We remanded the cause to the trial
court “for a proper
Batson
hearing.”
Id.
at 805.
When a
prima facie
showing has been made, pursuant to
Batson, supra,
and Tex.Code Crim. Pro., Art. 35.261, the law requires that the trial court conduct a
Batson
hearing and make the determinations prescribed by
Batson.
However, when such a
Batson
hearing has already been held, we have found only two cases in which we returned the cause to the trial court for a hearing. In
Salazar v. State,
795 S.W.2d 187 (Tex.Crim.App.1990), the trial court had held a hearing on the
Bat-son
challenges to the state’s use of peremptory challenges to eliminate all minorities from the venire. The state explained its reasons for striking the only Hispanic venire member,
but the trial court refused to allow the defense counsel to attempt to rebut those reasons. This court reversed the court of appeals and returned the case to the trial court for “a proper
Batson
hearing.”
Id.
at 194. The cause was remanded rather than the appeal abated. The second case,
Guzman v. State,
85 S.W.3d 242 (Tex.Crim.App.2002), like
Henry
produced a change in the law; for the first time, a majority of this Court condoned the federal “dual motivation” analysis of discriminatory and non-discriminatory bases for peremptory strikes by a party. Such circumstances of new law do not exist in the instant case.

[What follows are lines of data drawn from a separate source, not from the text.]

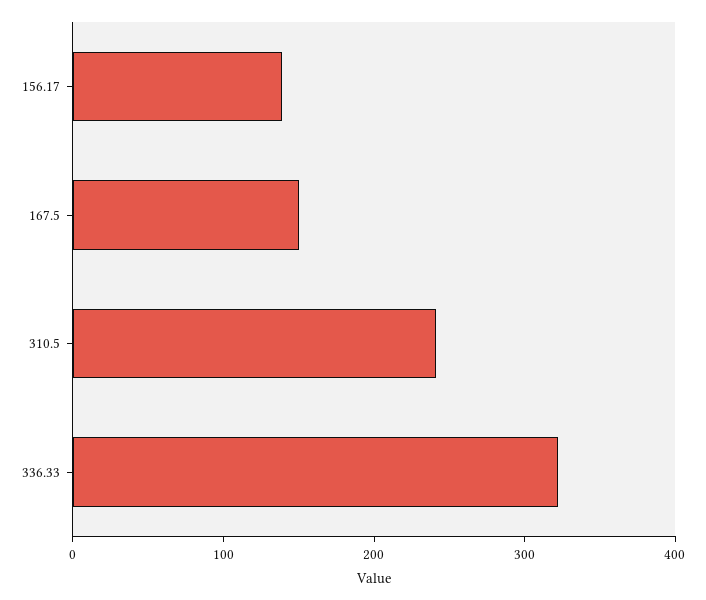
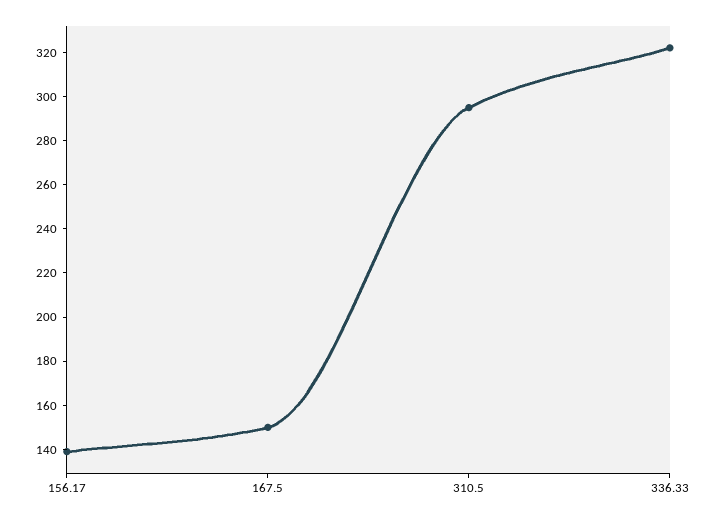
  {
    "156.17": 140,
    "167.5": 150,
-   "310.5": 240,
+   "310.5": 295,
    "336.33": 320
  }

Our case law leads to the conclusion, that when there has been a
prima facie
showing of discriminatory use of peremptory strikes but no
Batson
hearing, the supplemented record represents material omitted from the record. The trial court here held a
Batson
hearing, but only as to the first four venire members. There was no hearing as to the fifth venire member. Under our case law, abatement to hold a
Batson
hearing as to only the
fifth challenged venire member is permitted. We therefore hold that the court of appeals was authorized to abate the appeal and order the trial court to supplement the record by making findings and conclusions regarding appellant’s
Batson
challenge as to the fifth venire member.
Appellant’s grounds for review are overruled. The judgment of the court of appeals is affirmed.
KELLER, P.J., and HERVEY, J, concurred in result.